CONSIGNE 1: D'après le texte sur le vin dans l'Égypte des Ptolémée, quelle part du vin Ptolémée Philadelphe fit-il prélever au titre de la nouvelle taxe ?

TEXTE À LIRE:
⁂

Ptolémée Philadelphe, après la mort de sa sœur Arsinoé, revendiqua pour le Trésor la perception d’un impôt levé jusque-là par le clergé sur les vignobles du Fayoum. Il décida qu'un prélèvement d'un sixième serait fait sur le vin, et que le montant de cette taxe, perçue par les agents du Trésor, serait affecté au culte de la Philadelphe. En compensation, il fit don aux temples de 750 000 deben (3 135 talents d'argent). Le roi ordonna de faire le relevé des sommes payées aux temples par les possesseurs de vignes. Cette comptabilité fut comparée aux données fournies par les prêtres, sur ce que leur rapportait leurs différents vignobles. Ce qui permit au souverain de connaître l'étendue des propriétés et le montant des revenus viticoles du clergé[34].
La mise en place de cette nouvelle taxe devant alimenter les caisses du Trésor royal fut drastique. Elle ne prévoyait qu'une seule exception sur le taux. Il ne pouvait être abaissé que pour les plantiers (vignes encore trop jeunes). Le vin perçu était entreposé dans les celliers que le percepteur avait dû faire aménager dans chaque village. Les vignerons avaient obligation le livrer dans des jarres de bonne qualité. Le percepteur procédait ensuite à la vente publique et remettait les sommes au Trésor royal. Désormais, la viticulture, devint de plus en plus un monopole d’État soumis à la surveillance des agents du fisc qui déterminaient le cours du vin en affermant la taxe chaque année[32].
L'hellénisation de l'Égypte eut une autre conséquence. Les découvertes issues des fouilles sous‑marines du site submergé de Thônis-Héracléion ont montré que, lors des fêtes osiriennes, pendant lesquelles à l'époque des Ptolémée, la barque d'Osiris remontait le grand canal qui va jusqu’à Canope, des bacchanales étaient célébrées par des habitants venus d'Alexandrie et des campagnes situées le long du canal. Sur le site englouti ont été retrouvées en grand nombre des louches à long manche que l’on appelle simpula, connues comme étant l'instrument (une louche à manche recourbé) avec lequel les bacchantes puisaient le vin dans les cratères. Le premier exemplaire connu de ces simpula, provient de la tombe de Psousennès Ier à Tanis, cette poterie possède une anse recourbée se terminant par une tête d'oie ou de canard. Cette juxtaposition des fêtes osiriennes et dionysiaques semblent confirmer l'équivalence Osiris‑Dionysos que signalait, en son temps, Hérodote[35].

⁂

DONNÉES SOURCES:
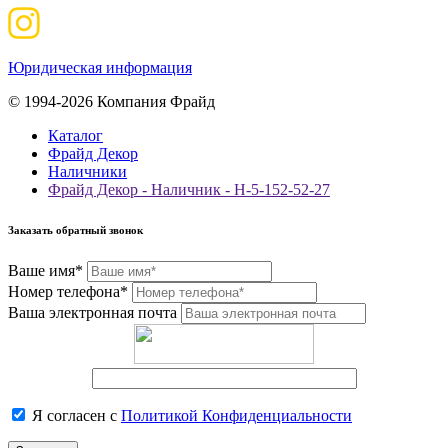
Юридическая информация
© 1994-2026 Компания Фрайд
Каталог
Фрайд Декор
Наличники
Фрайд Декор - Наличник - Н-5-152-52-27
Заказать обратный звонок
Ваше имя*
Номер телефона*
Ваша электронная почта
Я согласен с
Политикой Конфиденциальности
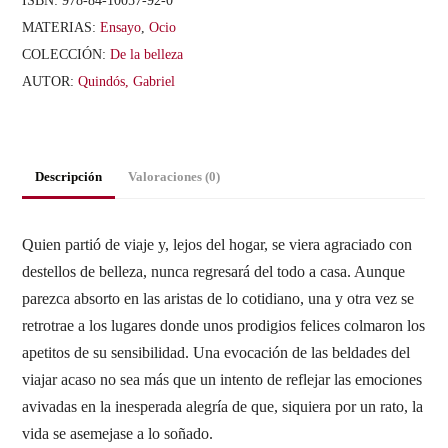
MATERIAS:
Ensayo
,
Ocio
COLECCIÓN:
De la belleza
AUTOR:
Quindós, Gabriel
Descripción
Valoraciones (0)
Quien partió de viaje y, lejos del hogar, se viera agraciado con
destellos de belleza, nunca regresará del todo a casa. Aunque
parezca absorto en las aristas de lo cotidiano, una y otra vez se
retrotrae a los lugares donde unos prodigios felices colmaron los
apetitos de su sensibilidad. Una evocación de las beldades del
viajar acaso no sea más que un intento de reflejar las emociones
avivadas en la inesperada alegría de que, siquiera por un rato, la
vida se asemejase a lo soñado.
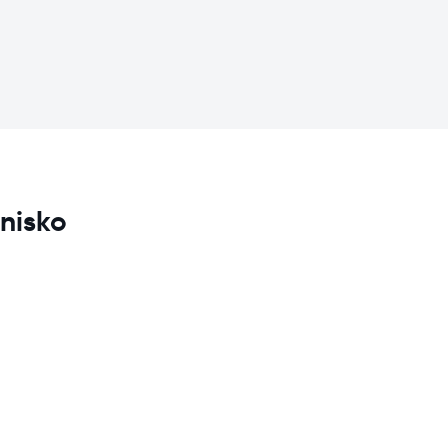
nisko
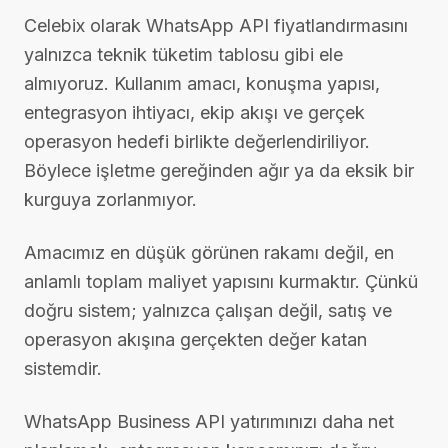
Celebix olarak WhatsApp API fiyatlandırmasını
yalnızca teknik tüketim tablosu gibi ele
almıyoruz. Kullanım amacı, konuşma yapısı,
entegrasyon ihtiyacı, ekip akışı ve gerçek
operasyon hedefi birlikte değerlendiriliyor.
Böylece işletme gereğinden ağır ya da eksik bir
kurguya zorlanmıyor.
Amacımız en düşük görünen rakamı değil, en
anlamlı toplam maliyet yapısını kurmaktır. Çünkü
doğru sistem; yalnızca çalışan değil, satış ve
operasyon akışına gerçekten değer katan
sistemdir.
WhatsApp Business API yatırımınızı daha net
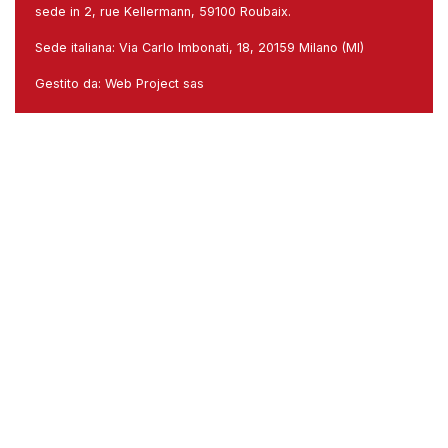
sede in 2, rue Kellermann, 59100 Roubaix.
Sede italiana: Via Carlo Imbonati, 18, 20159 Milano (MI)
Gestito da:
Web Project sas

⁂

CONSIGNE 2: Recopiez à l'identique les lignes des données sources, de celle qui contient « Celebix olarak WhatsApp API fiyatlandırmasını » jusqu'à la fin de ces données, bornes comprises. N'y reprenez pas les images.

RÉSULTAT ATTENDU 1: Un sixième du vin.

RÉSULTAT ATTENDU 2:
Celebix olarak WhatsApp API fiyatlandırmasını
yalnızca teknik tüketim tablosu gibi ele
almıyoruz. Kullanım amacı, konuşma yapısı,
entegrasyon ihtiyacı, ekip akışı ve gerçek
operasyon hedefi birlikte değerlendiriliyor.
Böylece işletme gereğinden ağır ya da eksik bir
kurguya zorlanmıyor.
Amacımız en düşük görünen rakamı değil, en
anlamlı toplam maliyet yapısını kurmaktır. Çünkü
doğru sistem; yalnızca çalışan değil, satış ve
operasyon akışına gerçekten değer katan
sistemdir.
WhatsApp Business API yatırımınızı daha net
sede in 2, rue Kellermann, 59100 Roubaix.
Sede italiana: Via Carlo Imbonati, 18, 20159 Milano (MI)
Gestito da:
Web Project sas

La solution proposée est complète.